Nonetheless, the company reported a cash balance of USD125 million as at 30 September 2014. While MagnaChip does not have any scheduled debt maturities over the next 12 months, its interest expenses total approximately USD14 million in 2015.
The $225 million, 6.625% senior unsecured notes due 2021 is the only debt outstanding.
On 20 June 2014, the company was served a notice of default for breaching a financial reporting covenant under the bond indenture.
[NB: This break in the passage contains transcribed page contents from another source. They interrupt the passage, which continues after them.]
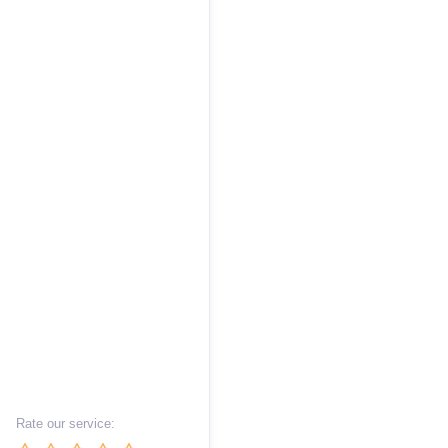
Rate our service: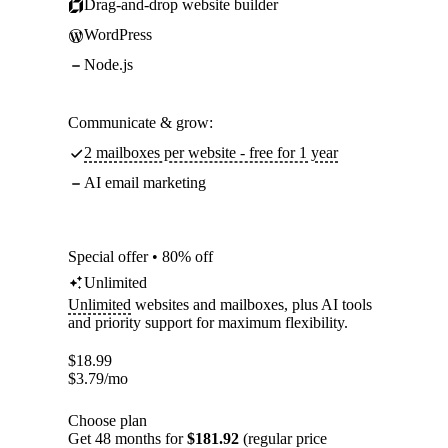
Drag-and-drop website builder
WordPress
Node.js
Communicate & grow:
2 mailboxes per website - free for 1 year
AI email marketing
Special offer • 80% off
Unlimited
Unlimited
websites and mailboxes, plus AI tools
and priority support for maximum flexibility.
$
18.99
$
3.79
/mo
Choose plan
Get 48 months for
$181.92
(regular price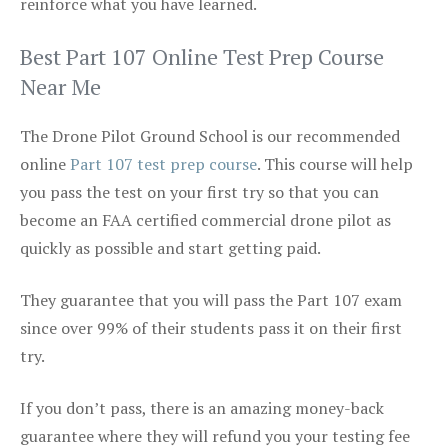
reinforce what you have learned.
Best Part 107 Online Test Prep Course
Near Me
The Drone Pilot Ground School is our recommended
online
Part 107 test prep course
. This course will help
you pass the test on your first try so that you can
become an FAA certified commercial drone pilot as
quickly as possible and start getting paid.
They guarantee that you will pass the Part 107 exam
since over 99% of their students pass it on their first
try.
If you don’t pass, there is an amazing money-back
guarantee where they will refund you your testing fee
Moody's current ratings for MagnaChip assume that the recent filing of the financial reports has cured the covenant breach and has averted a potential notes acceleration, which was due to trigger on 14 February 2015.
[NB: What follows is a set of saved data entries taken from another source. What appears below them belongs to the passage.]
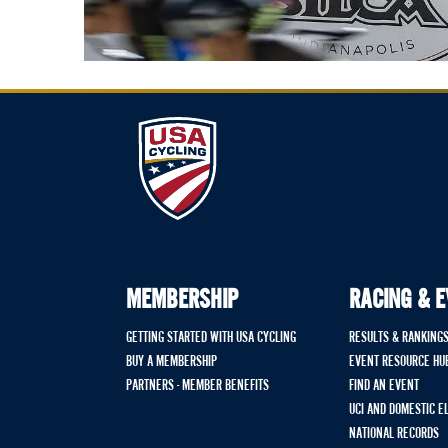
MEMBERSHIP
RACING & 
GETTING STARTED WITH USA CYCLING
RESULTS & RANKING
BUY A MEMBERSHIP
EVENT RESOURCE HU
PARTNERS - MEMBER BENEFITS
FIND AN EVENT
UCI AND DOMESTIC E
NATIONAL RECORDS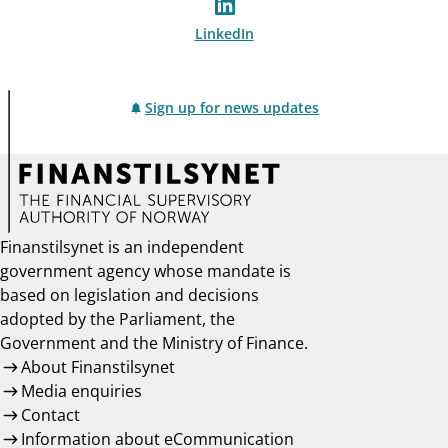
LinkedIn
Sign up for news updates
Finanstilsynet is an independent
government agency whose mandate is
based on legislation and decisions
adopted by the Parliament, the
Government and the Ministry of Finance.
About Finanstilsynet
Media enquiries
Contact
Information about eCommunication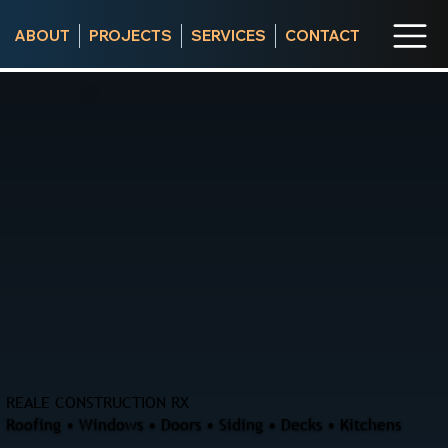
ABOUT
PROJECTS
SERVICES
CONTACT
REALE CONSTRUCTION RX
Roofing • Windows • Doors • Siding • Decks • Kitchens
Management has also indicated that capex for 2015 will total just USD25 million, an amount which is approximately half the USD50 million three-year average for capex between FY2011 and FY2013. The lower spending will help preserve cash against the backdrop of weak industry fundamentals.
However, Moody's does not expect any significant cash flow generation from MagnaChip's operations over the next 6-12 months, given that the company's operating profit is expected to remain under pressure over this period.
While the company's cash position remains adequate at this time, higher than expected costs associated with efforts to resolve the material weaknesses in the company's internal controls and potential cash outlays associated with shareholder lawsuit, could deplete cash more quickly than Moody's expects, and present a more fragile liquidity position over time, particularly given that the company has no back up banking facilities in place.
Moody's notes that any delay in the filing of its financial reports could once again trigger a breach of the financial reporting covenant under the company's bond indenture.
The negative ratings outlook reflects the challenges the company needs to overcome to restore its operating and financial profile, including generating positive earnings and cash flows, as well as the successful completion of the remediation of material weaknesses in its internal controls.
Given the negative outlook, an upgrade of the company's ratings is unlikely over the near-term.
However, the outlook could revert to stable if the company:
(1) Resumes the timely filing of its financial statements with the SEC;
(2) Successfully turns around its operations such that operating profit turns positive on a meaningful and sustained basis;
(3) Maintains an adequate liquidity profile; and
(4) Demonstrates evidence of improved financial controls and practices.
Furthermore, a change in the ratings outlook would only occur if the pending litigation with respect to the class action lawsuit is resolved, and if the SEC's investigation is resolved, with limited adverse impact on the company's operating performance, including revenue growth, liquidity and cash flows.
On the other hand, downward ratings pressure could emerge if the company:
(1) Fails to file its quarterly statement for 1Q2015 or annual report for 2014 in a timely manner;
(2) Encounters any significant delays or hurdles in completing by 2015, the remediation of material weaknesses in internal controls;
(3) Fails to turn around its operations, such that it continues reporting operating losses; or
(4) Reports cash on hand below USD50 million.
Moreover, any additional findings of material weaknesses related to internal controls and/or any adverse outcomes of litigation or SEC investigation proceedings, such that the company incurs significant cash outflows, will also be negative for the ratings.
The principal methodology used was the Global Semiconductor Industry Methodology published in December 2012. Please see the Credit Policy page on www.moodys.com for a copy of this methodology.
MagnaChip Semiconductor Corporation is a Korean-based designer and manufacturer of analog and mixed-signal semiconductor products, mainly for high-volume consumer applications, such as TVs, PCs, mobile phones, and tablets.